*Exercise*. Read through the data and report every line in which the word "Frédéric" occurs.

[Collected data]
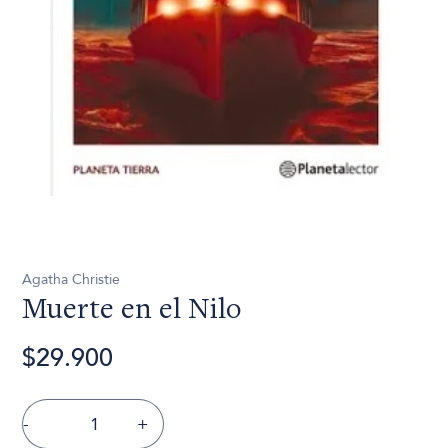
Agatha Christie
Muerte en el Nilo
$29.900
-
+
...
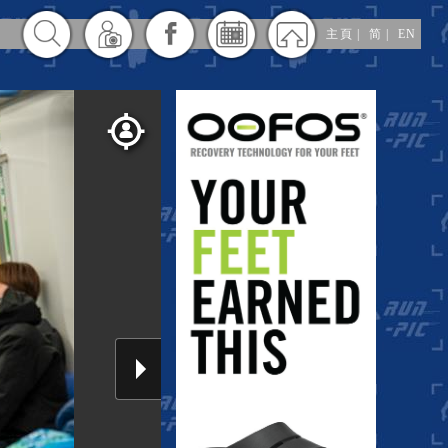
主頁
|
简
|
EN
* * *
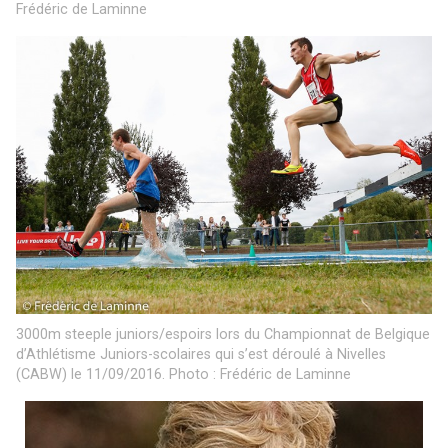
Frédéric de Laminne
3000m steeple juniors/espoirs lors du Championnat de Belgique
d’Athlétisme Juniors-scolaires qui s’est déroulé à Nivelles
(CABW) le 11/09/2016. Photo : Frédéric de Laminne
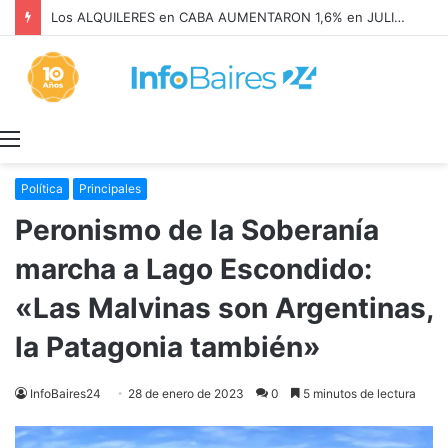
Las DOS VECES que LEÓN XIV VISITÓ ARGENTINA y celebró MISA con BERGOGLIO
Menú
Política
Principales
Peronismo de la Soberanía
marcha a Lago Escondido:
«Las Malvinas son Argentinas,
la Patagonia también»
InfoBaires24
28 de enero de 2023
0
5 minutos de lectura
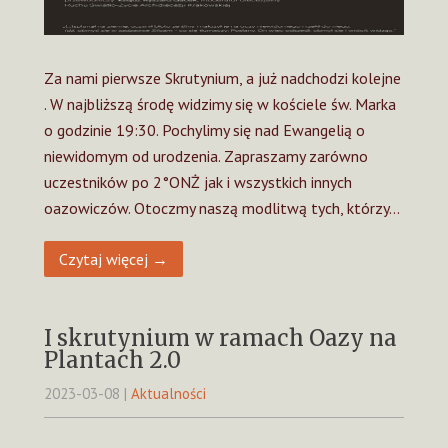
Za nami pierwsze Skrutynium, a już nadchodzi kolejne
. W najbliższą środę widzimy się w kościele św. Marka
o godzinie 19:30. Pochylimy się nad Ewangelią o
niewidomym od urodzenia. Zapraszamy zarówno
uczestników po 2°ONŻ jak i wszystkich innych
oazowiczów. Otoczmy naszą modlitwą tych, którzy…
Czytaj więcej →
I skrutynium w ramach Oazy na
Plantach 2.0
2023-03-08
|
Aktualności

*Answer for the task*.
Frédéric de Laminne
(CABW) le 11/09/2016. Photo : Frédéric de Laminne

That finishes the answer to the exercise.